Selection of Agent for Use With SEPs
All volatile agents depress evoked potentials. Nitrous oxide added to other volatile agents profoundly depresses the amplitude of both SSEPs and VEPs. Barash recommends using TIVA or at least above average IV opiates because they produce minimal changes in SEP waveforms. Dexmedetomidine can be added to the anesthetic regimen and will reduce MAC requirements while having essentially no effect on SSEP amplitude. That said, sevoflurane and desflurane have less effect on SEPs than earlier anesthetic agents, with Barash stating that desflurane
Motor Evoked Potentials
Not widely practiced – requires placement of a stimulating scalp electrode or magnetic coil (requires lower voltages) and an intramuscular recording electrode. MEPs are both difficult to obtain and have questionable accuracy. Still, they are sometimes used for intramedullary spinal tumors, scoliosis surgery, and intracranial tumors near the motor strip. Subject to the same effects on physiologic derangements as SEPs. Also profoundly affected by volatile anesthetic agents, less-so by nitrous oxide. Opiates have almost no effect. Nitrous oxide/opiate techniques have been successful with MEPs. Full paralysis makes the MEP essentially useless, however a continuous IV infusion titrated to 1-2 twitches will allow accurate MEP use
Intraoperative awareness is thought to occur in as many as 1:500 anesthetics, thus the BIS was developed as an additional tool – values from 45-60 are generally considered optimal. A Cochrane review concluded that BIS within 40 to 60 may improve anaesthetic delivery and postoperative recovery from relatively deep anaesthesia, and more important that BIS-guided anaesthesia significantly reduces the incidence of intraoperative recall in surgical patients with high risk of awareness (ex. TIVA) [Punjasawadwong et al.]. The largest study in Cochrane was Myles et. al. (2463 patients), the second-largest was only 268 patients
Myles: in favor of BIS
Randomized, double blind trial of 2463 “high risk” patients (caesarean section, high-risk cardiac surgery [EF <30%, cardiac index <2·1 L/min per m2, severe aortic stenosis, pulmonary hypertension, or undergoing off-pump coronary artery bypass graft surgery], acute trauma with hypovolaemia, rigid bronchoscopy, significant impairment of cardiovascular status and expected intraoperative hypotension requiring treatment, severe end-stage lung disease, past history of awareness, anticipated difficult intubation where an awake intubation technique was not planned, known or suspected heavy alcohol intake, chronic benzodiazepine or opioid use, or current protease inhibitor therapy, found two reports of awareness in the BIS-guided group (goal 40-60) and 11 reports in the routine care group (p=0.022), ie BIS-guided anaesthesia reduced the risk of awareness by 82% (95% CI 17-98%), although there was no overall difference in MAC [Myles et al.].
Avidan: against BIS
That said, BIS has received several criticisms.
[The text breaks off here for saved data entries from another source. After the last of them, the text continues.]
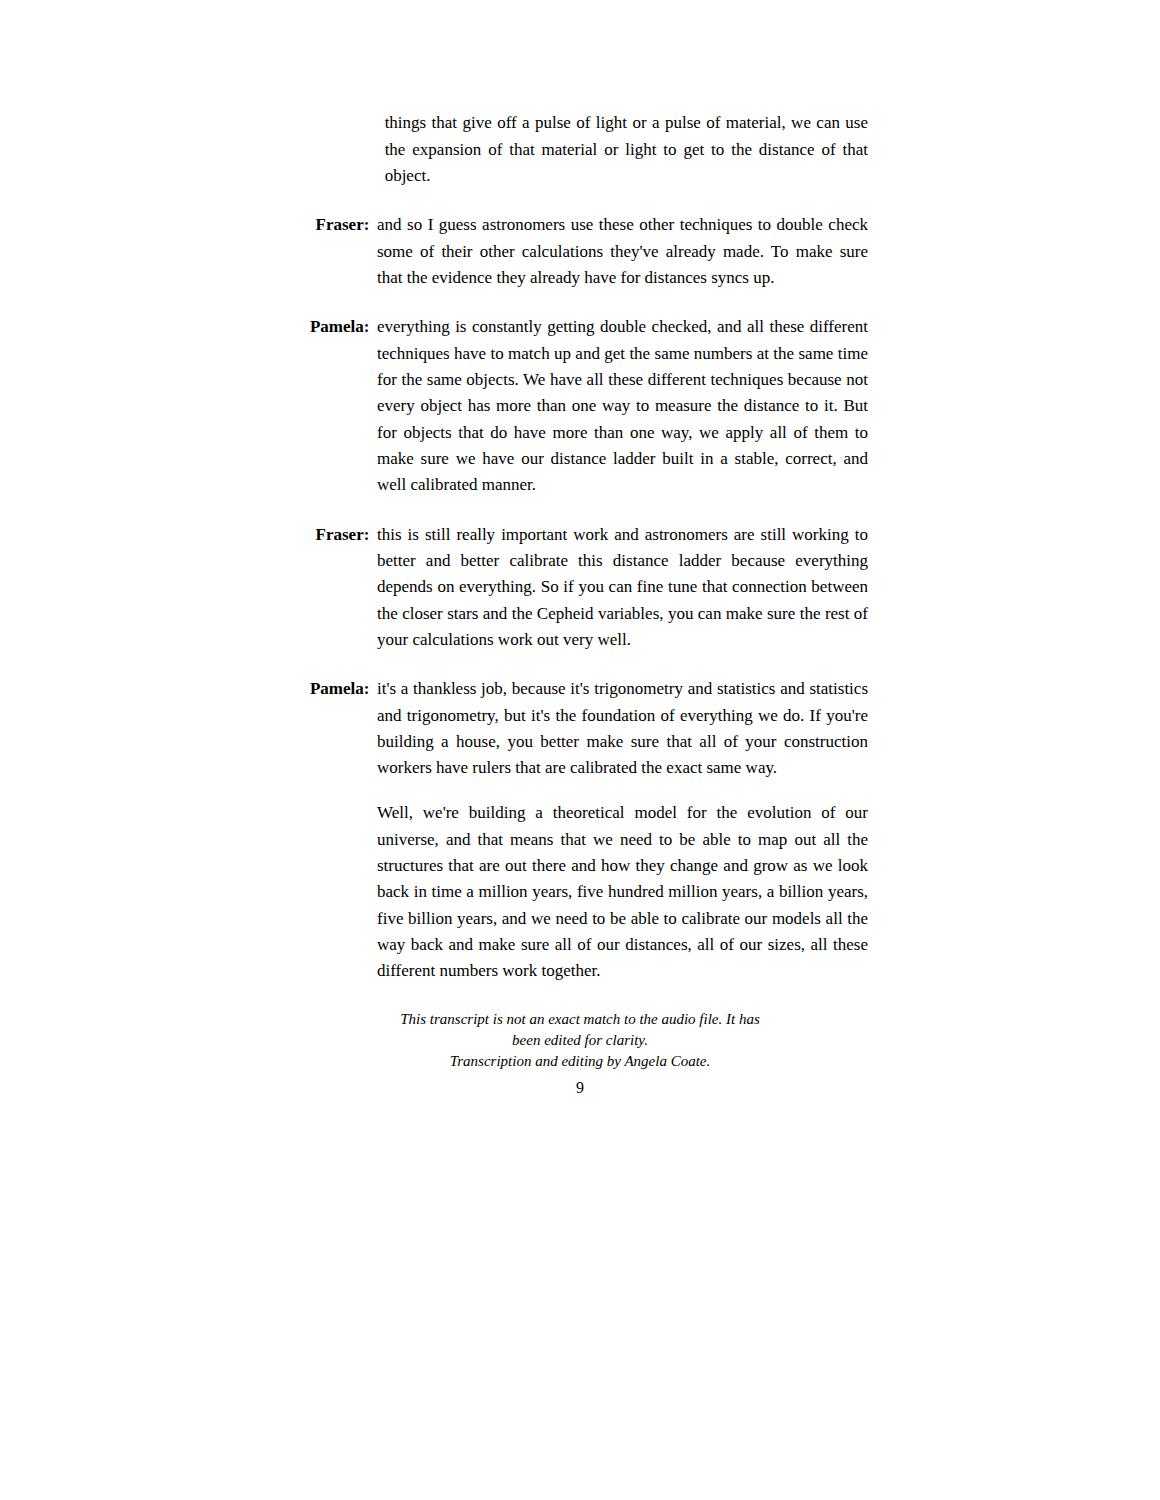things that give off a pulse of light or a pulse of material, we can use the expansion of that material or light to get to the distance of that object.
Fraser:
and so I guess astronomers use these other techniques to double check some of their other calculations they've already made. To make sure that the evidence they already have for distances syncs up.
Pamela:
everything is constantly getting double checked, and all these different techniques have to match up and get the same numbers at the same time for the same objects. We have all these different techniques because not every object has more than one way to measure the distance to it. But for objects that do have more than one way, we apply all of them to make sure we have our distance ladder built in a stable, correct, and well calibrated manner.
Fraser:
this is still really important work and astronomers are still working to better and better calibrate this distance ladder because everything depends on everything. So if you can fine tune that connection between the closer stars and the Cepheid variables, you can make sure the rest of your calculations work out very well.
Pamela:
it's a thankless job, because it's trigonometry and statistics and statistics and trigonometry, but it's the foundation of everything we do. If you're building a house, you better make sure that all of your construction workers have rulers that are calibrated the exact same way.
Well, we're building a theoretical model for the evolution of our universe, and that means that we need to be able to map out all the structures that are out there and how they change and grow as we look back in time a million years, five hundred million years, a billion years, five billion years, and we need to be able to calibrate our models all the way back and make sure all of our distances, all of our sizes, all these different numbers work together.
This transcript is not an exact match to the audio file. It has been edited for clarity.
Transcription and editing by Angela Coate.
9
Most damaging are Avidan’s studies, the first of which included 2000 patients and showed no difference in awareness or use of volatile gas (note, however, that no patient had definite or probable awareness if BIS was kept under 50 and MAC > 1.0, suggesting that a combination of BIS < 50 and MAC > 1.0 may be a better threshold) [Avidan et al.]. Avidan’s study only included “high risk” patients (1 major or 2 minor criteria) – the major criteria were preoperative use of anticonvulsant agents, opiates, benzodiazepines, or cocaine, EF < 40%, history of awareness, history of difficult intubation or anticipated difficult intubation; ASA IV or V, aortic stenosis, end-stage lung disease, marginal exercise tolerance, pulmonary hypertension, planned open-heart surgery; and daily alcohol consumption, and the minor criteria were preoperative use of B-blockers, COPD, moderate exercise tolerance, smoking two or more packs of cigarettes per day, and BMI > 30. A follow-up, and even larger study by Avidan et al. showed nearly identical results – no difference in awareness between BIS-guided and ETAG guided anesthetic management in over 6000 high risk patients [Avidan et al.].
Additionally, it is not known whether a low BIS value in a head-injury patient can be relied upon.